Activation of the ERK pathway is a common requirement for IL-10 expression by T cells, macrophages, and myeloid dendritic cells [32]. Abrogation of either ERK or p38 activation after TLR stimulation leads to a reduced IL-10 expression, which suggests that these two pathways might cooperate in TLR-induced IL-10 production [32]. Consistently, inhibition of PI3K, Erk1/2, or p38 MAPK significantly ablates the Breg differentiation in our study here. As expected, we found that the basal levels of phospho-PI3K, phospho-Erk1/2, and phospho-p38 MAPK in response to LPS were lower in Gnaq−/− B cells than in WT B cells. These data suggest that Gαq was involved in the differentiation of Bregs partly through regulation of PI3K, Erk1/2, or p38 MAPK signaling. That IL-10 can be induced by LPS in many cells has been demonstrated. However, we here observed no marked differences of TLR4 and MyD88 expression between B cells from WT and Gnaq−/− mice, which further confirms the regulation of Gαq in the PI3K, Erk1/2, and p38 MAPK signaling pathways of Breg function.

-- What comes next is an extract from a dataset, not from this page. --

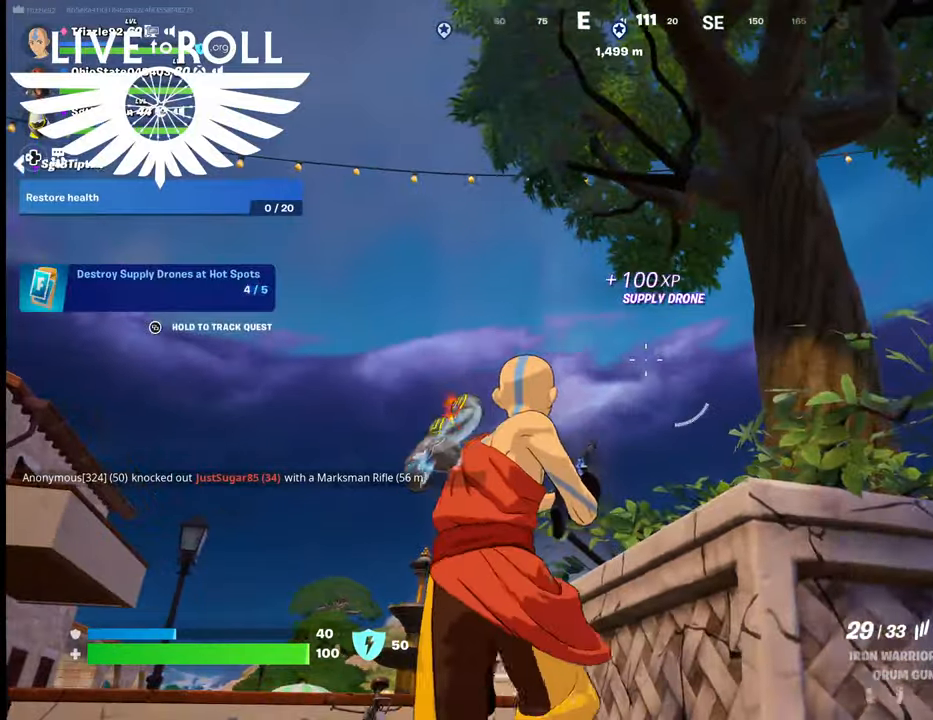
{"buttons": [], "left_stick": "left", "right_stick": "center", "events": [[234, "right_stick", "down-left"], [434, "right_stick", "center"]]}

In a previous study we demonstrated that Gnaq−/− chimeras could spontaneously develop manifestations of systemic autoimmune disease with high titer antinuclear antibody and inflammatory arthritis, and B cells from Gnaq−/− mice have an intrinsic survival advantage over normal B cells, suggesting that Gαq is critically important for maintaining control of peripheral B-cell tolerance induction and repressing autoimmunity [24]. However, the role of Gαq in Breg regulation remains unknown. Actually, the percentage of Bregs was significantly lower in the spleen of Gnaq−/− mice. Consistent with the animal experiments, our data here showed a significant positive correlation between the frequency of CD19+CD24hiCD38hi Bregs and the expression of Gαq mRNA in PBMCs from patients with RA and HC. Our current findings showed that Gαq deficiency limited the differentiation of Bregs. Several studies demonstrated that Bregs were important for the generation and maintenance of Tregs [4]. Bregs could induce the differentiation of type 1 regulatory T (Tr1) cells [38, 39]. Moreover, Bregs might promote the differentiation of other type of regulatory T-cell subsets [40]. Consistent with prior studies, purified WT Bregs could convert CD4+CD25 T cells into Tregs, but this function of Gnaq−/− Bregs was impaired. Indeed, we also observed an impaired inhibition of T-cell expansion in Gnaq−/− Bregs. This might be the reason for impaired suppressive function of Gnaq−/− Bregs on T-cell proliferation. Some studies suggested that CD40 mAb-stimulated CD1dhiCD5+ B cells could not regulate T-cell proliferation in vitro [41]. TLRs and CD40 activation are well-characterized signals in Breg differentiation [4, 9]. However, LPS but not CD40 activator can induce IL-10 secretion [36], which might be the reason for no effect on T-cell proliferation inhibition being observed.

Conclusions

Although we do not yet know whether Gαq deficiency in Bregs alone is sufficient to induce autoimmune disease, our work showed a critical intrinsic role for Gαq in the maintenance of Breg differentiation and function. Furthermore, our data suggested that the regulation of Gαq on Breg differentiation might occur partly via the PI3K, Erk1/2, and p38 MAPK signaling pathways. Our study here provides new insights into the mechanisms of Breg immune tolerance.